Paltrow, teamed again with Shakespeare in Love director John Madden, must call upon every emotion for her work as Catherine, one of the more demanding performances at the movies last year. The film didn't generate much interest upon its release, so it wasn't any big surprise that Paltrow failed to get a nomination. Hopkins and Jake Gyllenhaal are terrific in their supporting roles.
Special Features: A decent documentary on the transition of Proof from stage to screen. Madden provides commentary for the film and deleted scenes.
This story about Korean soldiers in Vietnam combating ghostly forces looks great and has some moments of ominous beauty, but the story is one hard mother to follow. When a command post receives radio transmissions from a squadron believed to be dead, a new squadron is sent to R-Point, an abandoned French mansion, to see what's going on.
As it turns out, the place is haunted, providing inspiration for some great images. In one instance, ghost soldiers, dead indeed but not see-through, walk on patrol and disappear into a field of tall grass. The familiar J-horror visual of a ghost woman, blue lit, is also present, although this ghost doesn't have black eyes or creepy hair hiding her face.

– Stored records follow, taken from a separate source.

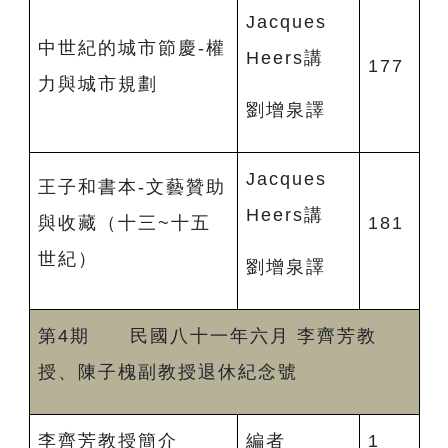
Jacques
中世紀的城市節慶-權
Heers講
177
力與城市規劃
劉增泉譯
Jacques
王子和書本-文藝贊助
Heers講
與收藏
（十三~十五
181
世紀
）
劉增泉譯
第4期 民國八十一年六月 李齊芳教
授、陳子槐副教授退休紀念號
李齊芳教授簡介
編者
1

The main problem here is that the movie doesn't have a coherent payoff. It's fairly long, and it would've benefited from a more substantial finale. As it is, it's a pretty decent workout in atmospherics, but not the total freakout it could've been. There are some rumors of an American remake.

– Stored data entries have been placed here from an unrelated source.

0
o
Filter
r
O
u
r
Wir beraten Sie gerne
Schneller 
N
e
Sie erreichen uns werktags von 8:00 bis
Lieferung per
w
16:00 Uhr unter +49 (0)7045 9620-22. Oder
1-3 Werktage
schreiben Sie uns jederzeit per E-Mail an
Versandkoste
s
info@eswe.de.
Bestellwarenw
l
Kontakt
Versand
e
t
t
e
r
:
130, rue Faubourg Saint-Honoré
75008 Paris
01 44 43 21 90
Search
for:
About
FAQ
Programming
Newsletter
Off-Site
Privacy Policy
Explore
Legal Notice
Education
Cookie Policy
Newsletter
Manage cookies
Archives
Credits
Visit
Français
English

Special Features: The film transfer looks great; the director's commentary sheds a little light on the goings-on; and there are some decent behind-the-scenes docs. Once again, Tartan Video does some nice work, even if the film isn't quite up to snuff.

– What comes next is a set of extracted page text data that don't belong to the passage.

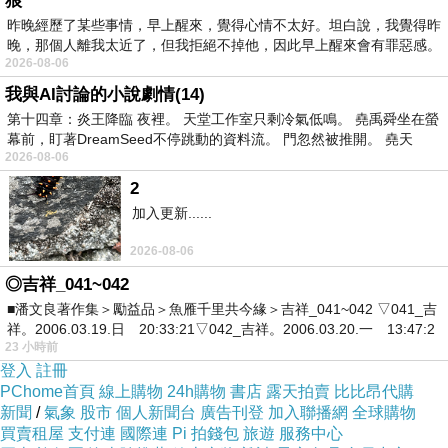
狼
昨晚經歷了某些事情，早上醒來，覺得心情不太好。坦白說，我覺得昨
晚，那個人離我太近了，但我拒絕不掉他，因此早上醒來會有罪惡感。
2026-08-06
我與AI討論的小說劇情(14)
第十四章：炎王降臨 夜裡。 天堂工作室只剩冷氣低鳴。 堯禹舜坐在螢
幕前，盯著DreamSeed不停跳動的資料流。 門忽然被推開。 堯天
2026-08-06
2
加入更新......
2026-08-06
◎吉祥_041~042
■潘文良著作集＞勵益品＞魚雁千里共今緣＞吉祥_041~042 ▽041_吉
祥。2006.03.19.日 20:33:21▽042_吉祥。2006.03.20.一 13:47:2
23 小時前
登入
註冊
PChome首頁
線上購物
24h購物
書店
露天拍賣
比比昂代購
新聞
/
氣象
股市
個人新聞台
廣告刊登
加入聯播網
全球購物
買賣租屋
支付連
國際連
Pi 拍錢包
旅遊
服務中心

This one is worth watching, if only for the sights and sounds of a clearly messed up Courtney Love adamantly claiming her sobriety. Stripperella gets her due as many comedians, some good (Sarah Silverman) and some lame (Andy Dick), proceed to embarrass the hell out of her. Tommy Lee is present, so that means lots of dick jokes, some of them actually quite creative ("Tommy's dick is so big it has an elbow!"). One of the evening's most ingenious moments would be when Bea Arthur (who takes quite the shellacking in her own right) reads verbatim from one of Anderson's raunchy novels. Arthur's straight-faced reading of Anderson's horrible prose is a beautiful thing. Jimmy Kimmel hosts and does a pretty good job of it, but the presence of an unfunny Andy Dick (He massages Anderson's breasts ... hilarious!) and a musical performance by Tommy Lee (Yikes!) keep the show from being a must-see.
Special Features: Some stupid red-carpet statements and bland rehearsal footage. A nice feature would've been the entire Eddie Griffin speech, which is severely edited for the actual show (probably for good reason, but it still would've been cool to see it).
This was one of last year's better family films, and nobody went to see it. Perhaps the name made it look like just another samurai film, but it is actually another story from the creator of Jumanji and The Polar Express. Those films were blockbusters, and director Jon Favreau's movie is easily the best of the three, so naturally, it tanked.
Two brothers find an old board game in their basement while their dad is away. They start playing; their house is launched into deep space, and the fun ensues, including encounters with crazed robots and menacing, lizard-like aliens.
Great performances come from the young actors playing the brothers (Josh Hutcherson and Jonah Bobo), Tim Robbins as the dad, Kristen Stewart as the big sister and Dax Shepard as a helpful astronaut. Favreau made the decision to incorporate old-school special effects with CGI to create something that looked retro and modern at the same time. Good choice. Too bad it bombed. Hopefully it will find some life on home video. It's not likely, because it faces formidable competition from the likes of Bambi II and Golden Girls: Season Four.
Special Features: Many well done featurettes, including an in-depth look at the special-effects work of Stan Winston. Favreau sits down with producer Peter Billingsley (Ralphie from A Christmas Story) for a good commentary.